## ACTION ITEM
Copy each line below that includes "researchers".

Saved entries:
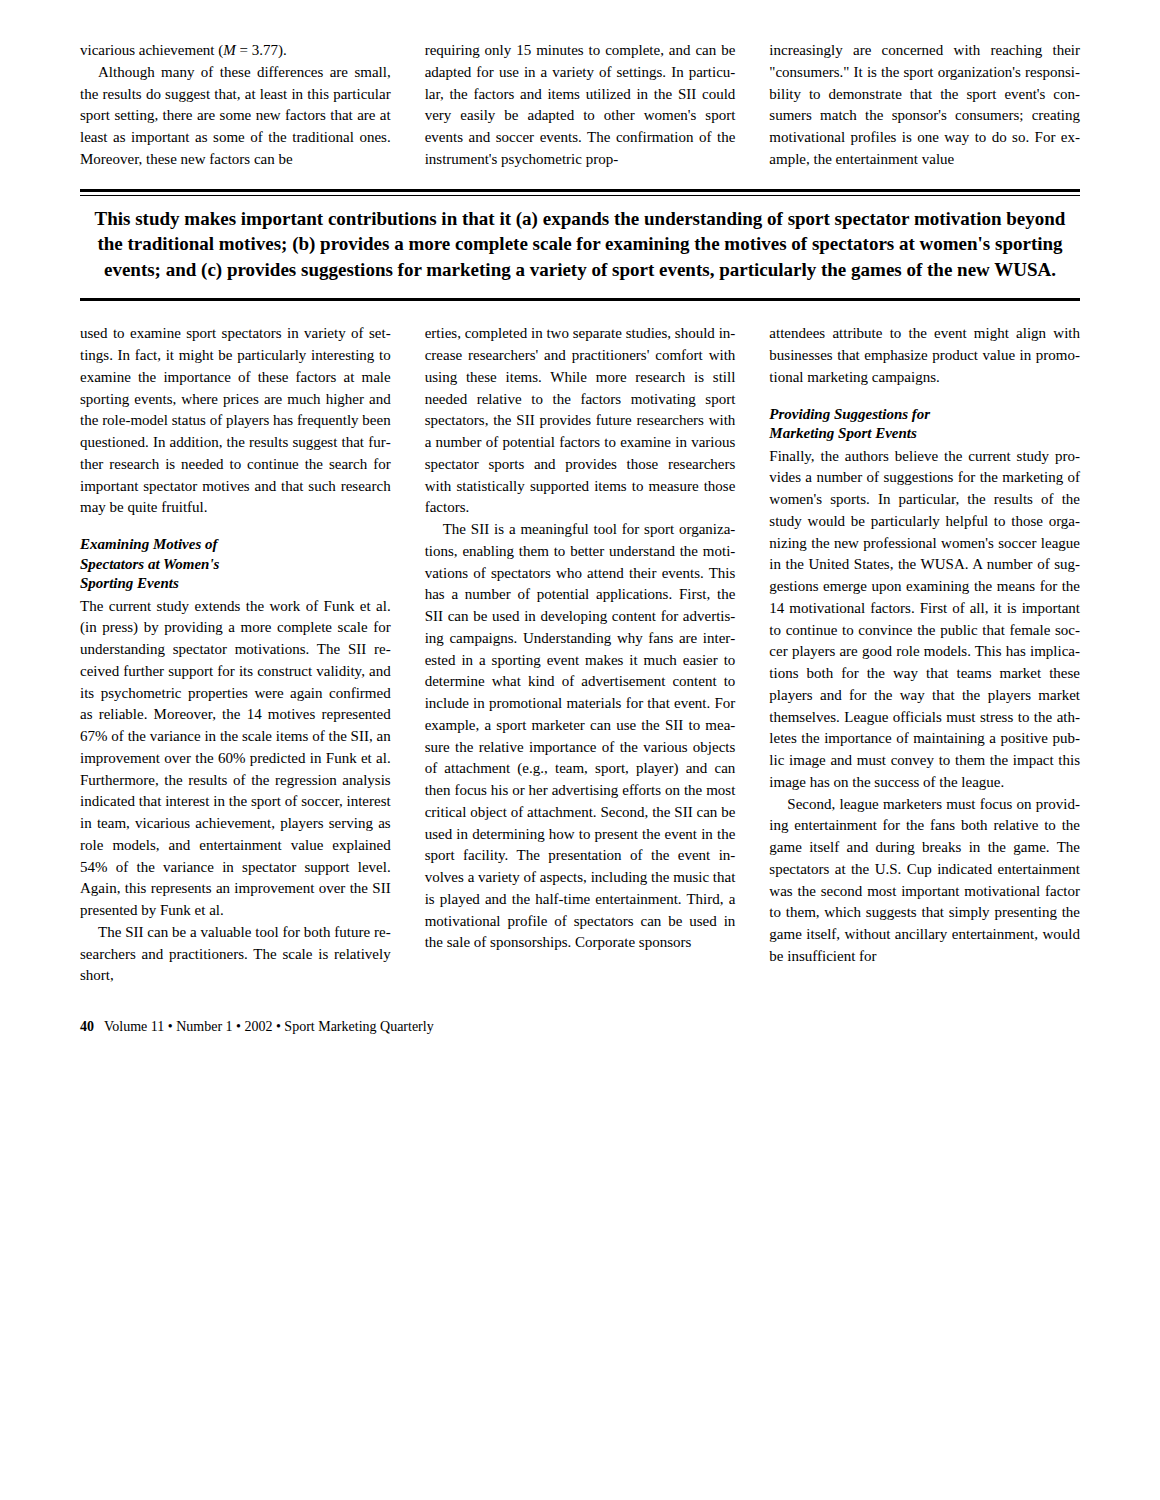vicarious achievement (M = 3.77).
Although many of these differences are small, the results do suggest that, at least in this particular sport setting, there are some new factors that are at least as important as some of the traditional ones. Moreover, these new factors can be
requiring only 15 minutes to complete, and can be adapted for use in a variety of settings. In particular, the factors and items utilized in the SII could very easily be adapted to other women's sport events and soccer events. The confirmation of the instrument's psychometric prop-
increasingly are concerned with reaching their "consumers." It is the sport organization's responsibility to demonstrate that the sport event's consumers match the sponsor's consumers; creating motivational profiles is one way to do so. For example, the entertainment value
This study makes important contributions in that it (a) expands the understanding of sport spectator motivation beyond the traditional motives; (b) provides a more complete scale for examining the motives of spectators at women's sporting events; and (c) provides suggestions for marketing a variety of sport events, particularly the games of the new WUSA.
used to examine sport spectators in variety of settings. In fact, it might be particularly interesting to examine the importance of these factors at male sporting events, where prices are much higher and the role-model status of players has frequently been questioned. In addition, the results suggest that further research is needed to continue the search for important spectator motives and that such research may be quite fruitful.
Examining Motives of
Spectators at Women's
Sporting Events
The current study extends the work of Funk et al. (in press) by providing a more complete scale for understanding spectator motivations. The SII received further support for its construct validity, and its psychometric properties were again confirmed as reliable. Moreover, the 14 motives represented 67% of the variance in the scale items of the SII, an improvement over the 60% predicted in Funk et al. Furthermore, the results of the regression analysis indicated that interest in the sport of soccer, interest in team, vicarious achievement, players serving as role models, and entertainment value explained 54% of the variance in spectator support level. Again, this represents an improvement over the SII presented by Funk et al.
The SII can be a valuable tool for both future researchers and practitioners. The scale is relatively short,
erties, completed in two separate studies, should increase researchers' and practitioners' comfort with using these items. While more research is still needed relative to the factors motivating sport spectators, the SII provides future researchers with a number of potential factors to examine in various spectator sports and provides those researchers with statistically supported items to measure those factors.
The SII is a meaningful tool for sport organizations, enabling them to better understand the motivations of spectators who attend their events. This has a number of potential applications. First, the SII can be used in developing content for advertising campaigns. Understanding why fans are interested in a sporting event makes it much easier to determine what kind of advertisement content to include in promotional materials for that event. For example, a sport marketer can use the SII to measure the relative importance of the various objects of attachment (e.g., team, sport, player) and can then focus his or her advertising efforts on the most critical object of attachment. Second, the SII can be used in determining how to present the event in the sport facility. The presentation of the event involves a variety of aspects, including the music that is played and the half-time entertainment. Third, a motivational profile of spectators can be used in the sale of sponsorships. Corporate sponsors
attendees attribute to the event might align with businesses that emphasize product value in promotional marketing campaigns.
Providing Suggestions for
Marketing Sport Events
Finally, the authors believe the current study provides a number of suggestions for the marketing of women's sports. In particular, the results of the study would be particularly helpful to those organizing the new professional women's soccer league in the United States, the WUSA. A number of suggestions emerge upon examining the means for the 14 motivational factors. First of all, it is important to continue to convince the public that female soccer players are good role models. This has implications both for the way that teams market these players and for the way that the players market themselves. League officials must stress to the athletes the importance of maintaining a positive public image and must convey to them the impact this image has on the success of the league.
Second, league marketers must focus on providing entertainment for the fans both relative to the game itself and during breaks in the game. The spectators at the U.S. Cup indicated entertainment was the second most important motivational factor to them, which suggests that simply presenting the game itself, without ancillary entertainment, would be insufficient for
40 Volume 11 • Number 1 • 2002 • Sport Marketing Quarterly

## RESPONSE TO THE TASK
The SII can be a valuable tool for both future researchers and practitioners. The scale is relatively short,
erties, completed in two separate studies, should increase researchers' and practitioners' comfort with using these items. While more research is still needed relative to the factors motivating sport spectators, the SII provides future researchers with a number of potential factors to examine in various spectator sports and provides those researchers with statistically supported items to measure those factors.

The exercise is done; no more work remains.